O Superior Tribunal de Justiça já teve a oportunidade de analisar recurso em que se pretendia a reforma de acórdão que declarara a decadência ao desconsiderar, como termo inicial para a contagem do prazo, a tomada de prova testemunhal em momento posterior ao trânsito em julgado da demanda em que proferida a decisão a ser rescindida.  

Com efeito, quando do julgamento do Recurso Especial n° 1.770.123 – SP, em março de 2019, o STJ conheceu de pretensão recursal cuja controvérsia no caso concreto cingia-se  

a definir se a prova testemunhal obtida em momento posterior ao trânsito em julgado da decisão rescindenda está incluída no conceito de “prova nova” a que se refere o artigo 966, inciso VII, do Código de Processo Civil de 2015, de modo a ser considerado, para fins de contagem do prazo decadencial, o termo inicial especial previsto no artigo 975, § 2º, do Código de Processo Civil de 2015 (data da descoberta da prova nova). (destacamos). 

Naquela ocasião, defendia o recorrente a possibilidade de utilização da prova testemunhal em virtude do atual texto de lei, que não mais exige “documento novo” como o CPC/73, mas sim “prova nova”. 

A pretensão recursal foi acolhida e o STJ entendeu que não havia “como prevalecer a orientação esposada pela Corte local no sentido de que “a hipótese modelada no dispositivo diz respeito a descobrir ‘prova nova’ e não testemunhas novas”. 

Com o reconhecimento da possibilidade de uso da prova testemunhal para tal finalidade, o STJ também afastou a decadência, “tendo em vista o disposto no artigo 975, § 2º, do Código de Processo Civil que, mediante inovação no sistema processual atinente à contagem do prazo para a propositura da rescisória, previu prazo diferenciado para as hipóteses de rescisão fundada em prova nova.” 

Quando da prolação do acórdão em questão, que fixou importante precedente sobre o tema, o relator, Ministro Ricardo Villas Bôas Cueva, fez duas ponderações nas quais endereçou a sua preocupação com a alteração legislativa.
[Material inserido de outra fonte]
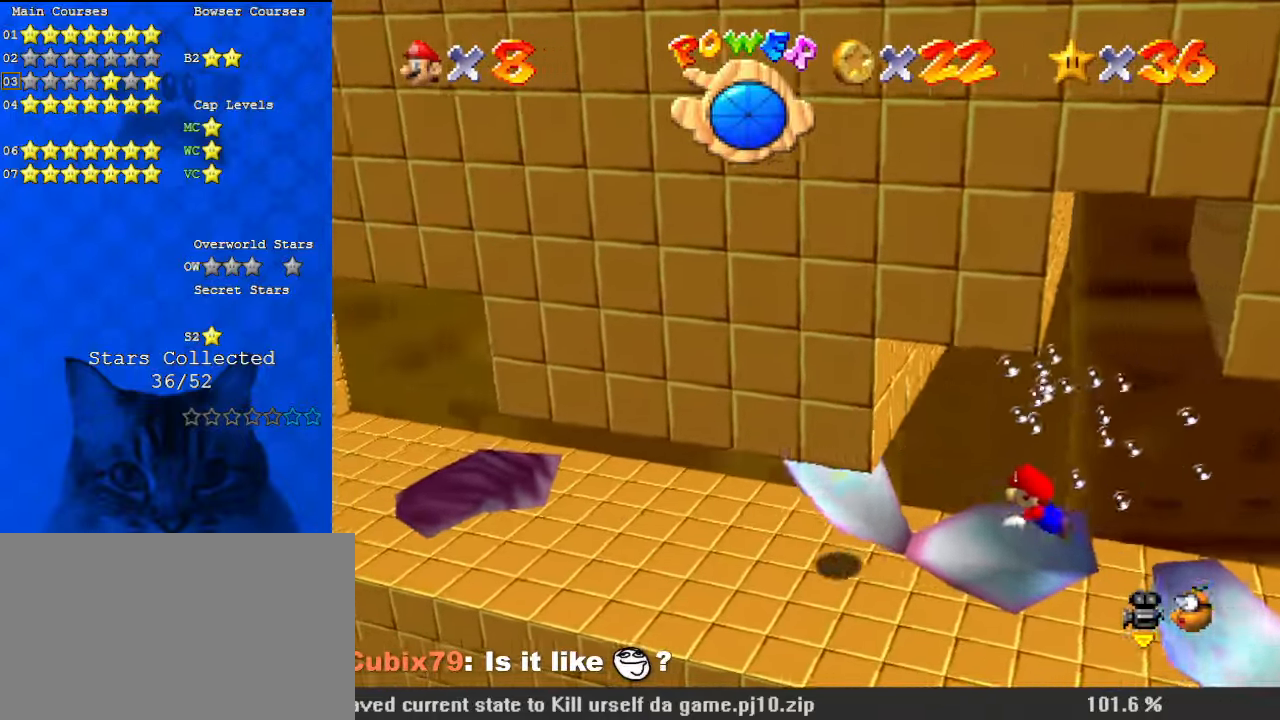
{"keys": ["shift"], "events": [[67, "shift", "up"], [434, "shift", "down"]]}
Nesse sentido, pontuou na oportunidade que “para o bem ou para o mal, há controvérsias doutrinárias, mas a lei é essa”; chegando a afirmar que “não sei se a segurança jurídica sai ganhando com isso, mas é a lei.” 
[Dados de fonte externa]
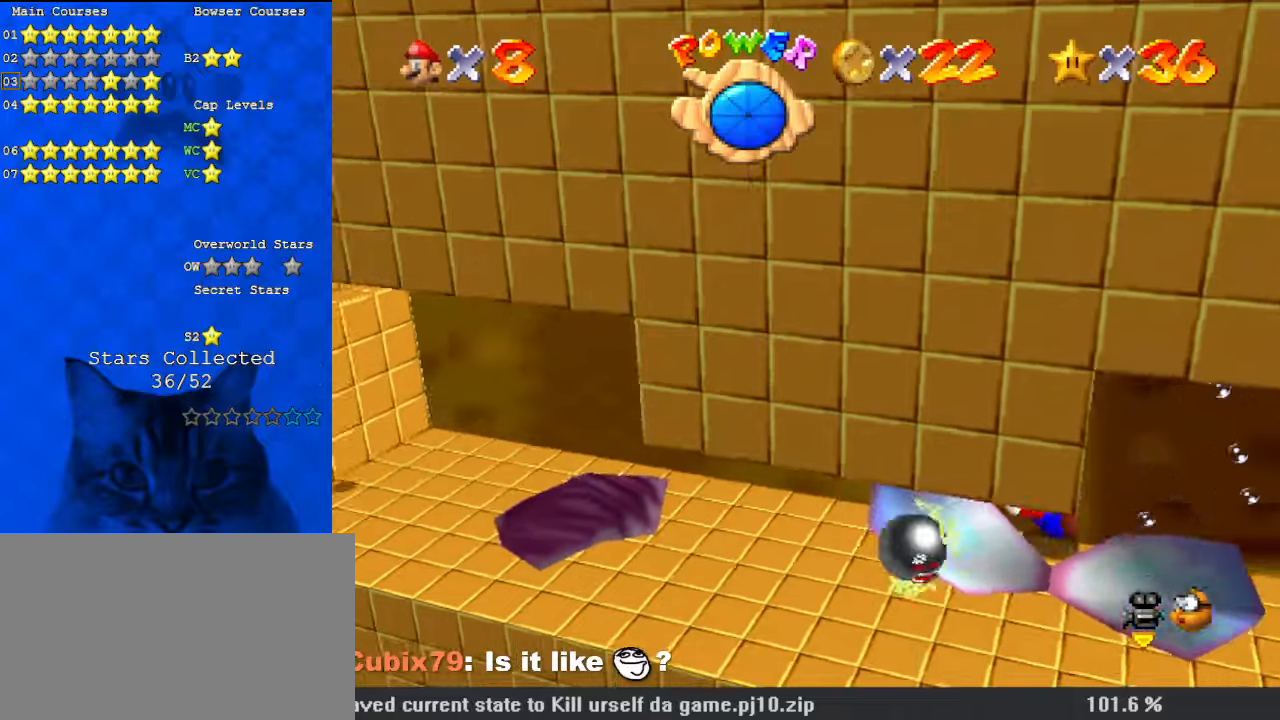
{"keys": [], "events": [[334, "shift", "up"]]}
Para além das ponderações do referido Ministro, fato é que a questão, mesmo com a redação anteriormente conferida pelo CPC/1973, já não era isenta de críticas e controvérsias as quais se somaram a partir da vigência do CPC atual àquelas naturalmente decorrentes de alterações legislativas relevantes. 

Considerando que as alterações no caso em apreço contemplaram o prazo decadencial para ajuizamento de demanda específica e ainda a natureza da prova que autoriza o manejo da medida, é imprescindível que os tribunais formem posicionamento coerente e coeso acerca da exegese da norma.